*Source*.
┌────────
PIC's and FPGA's are so totally unrelated that what you're asking is how you can do a head transplant between a mouse and a giraffe.

If you need the flexibility and speed of an FPGA use verilog and get yourself an FPGA module to test it on.

If you can use a PIC, learn to use a pic by itself.

FPGA's (verilog) is NOT a good place for someone starting in robotics to jump into, at the VERY least learn to use PIC's (or AVR's) and then move up to FPGA's once you need their unique flexibility.
 
I would love to see that head transplant. LOL
 
Sceadwian said:
If you need the flexibility and speed of an FPGA use verilog and get yourself an FPGA module to test it on.

I would suggest a PIC (or any micro-controller) is far more flexible than an FPGA - where an FPGA wins is on pure speed, where and if it's needed - which it's certainly NOT on a robot.
└────────
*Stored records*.
┌────────
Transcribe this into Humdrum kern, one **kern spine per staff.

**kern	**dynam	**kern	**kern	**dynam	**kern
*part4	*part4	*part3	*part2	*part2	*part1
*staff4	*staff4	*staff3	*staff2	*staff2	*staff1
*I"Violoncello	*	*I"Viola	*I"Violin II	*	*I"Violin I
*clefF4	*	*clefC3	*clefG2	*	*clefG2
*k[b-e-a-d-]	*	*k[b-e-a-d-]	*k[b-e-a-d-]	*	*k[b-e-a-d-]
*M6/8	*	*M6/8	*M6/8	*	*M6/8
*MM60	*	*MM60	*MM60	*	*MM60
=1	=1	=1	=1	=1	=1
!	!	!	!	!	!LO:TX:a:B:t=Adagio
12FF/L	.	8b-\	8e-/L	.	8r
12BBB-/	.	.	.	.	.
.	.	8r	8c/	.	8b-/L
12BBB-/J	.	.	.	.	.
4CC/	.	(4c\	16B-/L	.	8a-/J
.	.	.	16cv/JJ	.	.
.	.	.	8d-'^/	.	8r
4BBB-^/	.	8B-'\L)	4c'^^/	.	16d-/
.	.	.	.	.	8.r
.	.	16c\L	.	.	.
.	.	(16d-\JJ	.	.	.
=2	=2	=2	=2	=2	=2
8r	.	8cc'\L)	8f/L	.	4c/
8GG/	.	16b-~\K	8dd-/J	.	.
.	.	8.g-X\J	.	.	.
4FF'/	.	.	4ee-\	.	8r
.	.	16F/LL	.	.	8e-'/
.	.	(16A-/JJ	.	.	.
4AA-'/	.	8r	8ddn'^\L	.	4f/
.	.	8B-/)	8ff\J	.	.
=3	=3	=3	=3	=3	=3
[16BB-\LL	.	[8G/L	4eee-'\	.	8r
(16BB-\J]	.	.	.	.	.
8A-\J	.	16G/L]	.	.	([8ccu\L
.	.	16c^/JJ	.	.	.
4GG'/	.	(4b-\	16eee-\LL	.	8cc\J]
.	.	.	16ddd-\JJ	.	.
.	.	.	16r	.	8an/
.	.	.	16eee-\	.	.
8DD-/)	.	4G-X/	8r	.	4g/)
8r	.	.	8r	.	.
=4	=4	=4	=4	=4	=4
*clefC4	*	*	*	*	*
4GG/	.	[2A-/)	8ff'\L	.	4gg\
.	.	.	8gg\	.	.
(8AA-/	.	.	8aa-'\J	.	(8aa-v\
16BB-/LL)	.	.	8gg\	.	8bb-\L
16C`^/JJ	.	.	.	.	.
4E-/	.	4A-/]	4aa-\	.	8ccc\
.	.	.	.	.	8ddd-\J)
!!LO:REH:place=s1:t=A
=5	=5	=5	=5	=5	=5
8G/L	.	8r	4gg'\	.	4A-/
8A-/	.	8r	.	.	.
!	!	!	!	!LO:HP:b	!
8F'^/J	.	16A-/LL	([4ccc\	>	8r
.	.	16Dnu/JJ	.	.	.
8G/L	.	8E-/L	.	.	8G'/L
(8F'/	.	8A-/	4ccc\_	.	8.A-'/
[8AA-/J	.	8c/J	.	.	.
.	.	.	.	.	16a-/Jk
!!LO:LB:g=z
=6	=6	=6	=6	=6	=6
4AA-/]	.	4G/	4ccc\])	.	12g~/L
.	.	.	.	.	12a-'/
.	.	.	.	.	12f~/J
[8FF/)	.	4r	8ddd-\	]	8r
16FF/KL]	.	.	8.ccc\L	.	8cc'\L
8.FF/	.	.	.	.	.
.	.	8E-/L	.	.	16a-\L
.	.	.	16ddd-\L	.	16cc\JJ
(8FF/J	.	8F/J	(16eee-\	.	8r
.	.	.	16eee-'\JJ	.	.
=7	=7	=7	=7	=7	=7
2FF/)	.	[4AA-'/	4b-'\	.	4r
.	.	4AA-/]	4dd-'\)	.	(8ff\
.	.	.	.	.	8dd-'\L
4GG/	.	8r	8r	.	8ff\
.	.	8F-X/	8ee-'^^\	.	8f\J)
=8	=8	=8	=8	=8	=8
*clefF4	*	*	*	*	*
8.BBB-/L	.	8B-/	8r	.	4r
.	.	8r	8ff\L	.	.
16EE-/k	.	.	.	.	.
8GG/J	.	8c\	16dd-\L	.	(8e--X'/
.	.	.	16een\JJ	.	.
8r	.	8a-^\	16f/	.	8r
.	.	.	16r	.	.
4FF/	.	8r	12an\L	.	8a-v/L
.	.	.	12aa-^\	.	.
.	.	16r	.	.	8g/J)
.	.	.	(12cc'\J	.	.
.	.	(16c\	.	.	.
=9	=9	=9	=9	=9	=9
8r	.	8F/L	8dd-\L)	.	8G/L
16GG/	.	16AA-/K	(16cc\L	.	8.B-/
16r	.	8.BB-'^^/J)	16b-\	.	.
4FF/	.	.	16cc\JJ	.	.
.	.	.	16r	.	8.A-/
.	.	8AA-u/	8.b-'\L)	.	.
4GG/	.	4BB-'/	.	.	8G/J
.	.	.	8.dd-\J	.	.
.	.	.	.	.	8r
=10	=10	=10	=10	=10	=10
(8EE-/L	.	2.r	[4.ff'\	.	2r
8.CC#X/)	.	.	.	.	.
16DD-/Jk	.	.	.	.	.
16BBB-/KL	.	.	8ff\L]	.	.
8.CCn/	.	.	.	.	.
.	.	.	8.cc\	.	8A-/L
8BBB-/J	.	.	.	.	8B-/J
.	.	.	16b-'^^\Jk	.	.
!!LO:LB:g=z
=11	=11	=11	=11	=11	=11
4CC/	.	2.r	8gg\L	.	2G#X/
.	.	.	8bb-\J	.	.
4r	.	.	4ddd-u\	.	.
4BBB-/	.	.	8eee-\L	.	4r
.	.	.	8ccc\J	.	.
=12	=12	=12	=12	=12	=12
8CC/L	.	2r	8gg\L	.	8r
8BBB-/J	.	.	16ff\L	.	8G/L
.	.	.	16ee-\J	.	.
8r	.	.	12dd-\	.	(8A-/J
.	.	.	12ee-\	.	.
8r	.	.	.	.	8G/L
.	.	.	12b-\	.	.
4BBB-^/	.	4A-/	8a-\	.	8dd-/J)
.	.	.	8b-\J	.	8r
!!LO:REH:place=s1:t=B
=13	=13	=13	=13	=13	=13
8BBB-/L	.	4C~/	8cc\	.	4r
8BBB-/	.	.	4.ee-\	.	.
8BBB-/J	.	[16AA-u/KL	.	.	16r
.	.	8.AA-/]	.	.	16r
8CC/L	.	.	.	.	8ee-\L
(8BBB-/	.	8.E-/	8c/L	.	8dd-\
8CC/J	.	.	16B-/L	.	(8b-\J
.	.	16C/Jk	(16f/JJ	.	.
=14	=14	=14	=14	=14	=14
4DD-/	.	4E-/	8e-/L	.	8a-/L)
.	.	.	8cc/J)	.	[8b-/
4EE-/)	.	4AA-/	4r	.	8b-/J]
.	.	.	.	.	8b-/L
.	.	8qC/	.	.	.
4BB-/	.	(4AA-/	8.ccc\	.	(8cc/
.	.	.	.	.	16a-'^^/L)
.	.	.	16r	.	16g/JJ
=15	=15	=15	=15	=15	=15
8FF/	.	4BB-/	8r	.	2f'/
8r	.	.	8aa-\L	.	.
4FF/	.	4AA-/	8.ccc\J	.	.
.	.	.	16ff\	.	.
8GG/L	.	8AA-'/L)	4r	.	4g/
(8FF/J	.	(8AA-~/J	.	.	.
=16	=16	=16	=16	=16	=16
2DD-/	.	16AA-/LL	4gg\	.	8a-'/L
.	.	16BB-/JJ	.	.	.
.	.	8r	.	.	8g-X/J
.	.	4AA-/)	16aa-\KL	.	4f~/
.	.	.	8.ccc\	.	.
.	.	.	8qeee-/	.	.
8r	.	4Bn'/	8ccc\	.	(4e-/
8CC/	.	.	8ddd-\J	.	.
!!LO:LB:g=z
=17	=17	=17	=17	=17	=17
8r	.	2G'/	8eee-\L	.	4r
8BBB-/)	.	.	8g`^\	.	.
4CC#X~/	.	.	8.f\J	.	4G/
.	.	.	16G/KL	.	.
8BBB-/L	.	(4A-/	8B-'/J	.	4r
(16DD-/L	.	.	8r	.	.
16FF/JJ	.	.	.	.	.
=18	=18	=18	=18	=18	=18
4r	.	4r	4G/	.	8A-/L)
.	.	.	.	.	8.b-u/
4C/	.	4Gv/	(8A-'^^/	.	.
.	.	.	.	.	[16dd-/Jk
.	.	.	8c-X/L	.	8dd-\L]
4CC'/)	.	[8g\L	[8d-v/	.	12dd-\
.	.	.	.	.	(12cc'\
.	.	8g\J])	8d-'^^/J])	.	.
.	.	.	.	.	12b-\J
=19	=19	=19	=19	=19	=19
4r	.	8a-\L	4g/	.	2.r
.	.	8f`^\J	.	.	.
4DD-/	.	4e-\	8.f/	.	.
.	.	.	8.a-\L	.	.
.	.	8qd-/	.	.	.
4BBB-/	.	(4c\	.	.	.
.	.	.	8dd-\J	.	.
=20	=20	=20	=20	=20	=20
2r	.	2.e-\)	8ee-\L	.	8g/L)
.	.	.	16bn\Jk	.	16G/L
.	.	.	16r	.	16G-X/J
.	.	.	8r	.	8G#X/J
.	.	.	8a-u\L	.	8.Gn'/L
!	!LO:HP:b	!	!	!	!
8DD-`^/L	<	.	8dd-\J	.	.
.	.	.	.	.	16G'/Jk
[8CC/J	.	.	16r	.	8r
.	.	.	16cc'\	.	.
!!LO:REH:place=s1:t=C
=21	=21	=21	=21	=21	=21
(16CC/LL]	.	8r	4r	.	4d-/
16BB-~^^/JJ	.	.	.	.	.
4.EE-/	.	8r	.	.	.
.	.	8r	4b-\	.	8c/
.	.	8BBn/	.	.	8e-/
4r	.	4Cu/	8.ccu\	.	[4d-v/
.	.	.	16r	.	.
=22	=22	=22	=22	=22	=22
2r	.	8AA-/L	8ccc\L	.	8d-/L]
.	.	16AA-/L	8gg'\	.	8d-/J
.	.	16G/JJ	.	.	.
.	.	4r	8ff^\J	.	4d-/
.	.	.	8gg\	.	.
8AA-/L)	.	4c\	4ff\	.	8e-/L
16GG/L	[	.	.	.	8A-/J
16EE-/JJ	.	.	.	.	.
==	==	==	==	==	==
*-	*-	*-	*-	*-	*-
└────────
*Actions to take*.
1. In the PIC and FPGA discussion, what language should someone use if they need the flexibility and speed of an FPGA?
2. List every kind of chip that the PIC and FPGA discussion names by an abbreviation.
The rows above are separate material, unrelated to the PIC and FPGA discussion.

*Answers by task*.
1. Verilog.

2. PIC, FPGA, AVR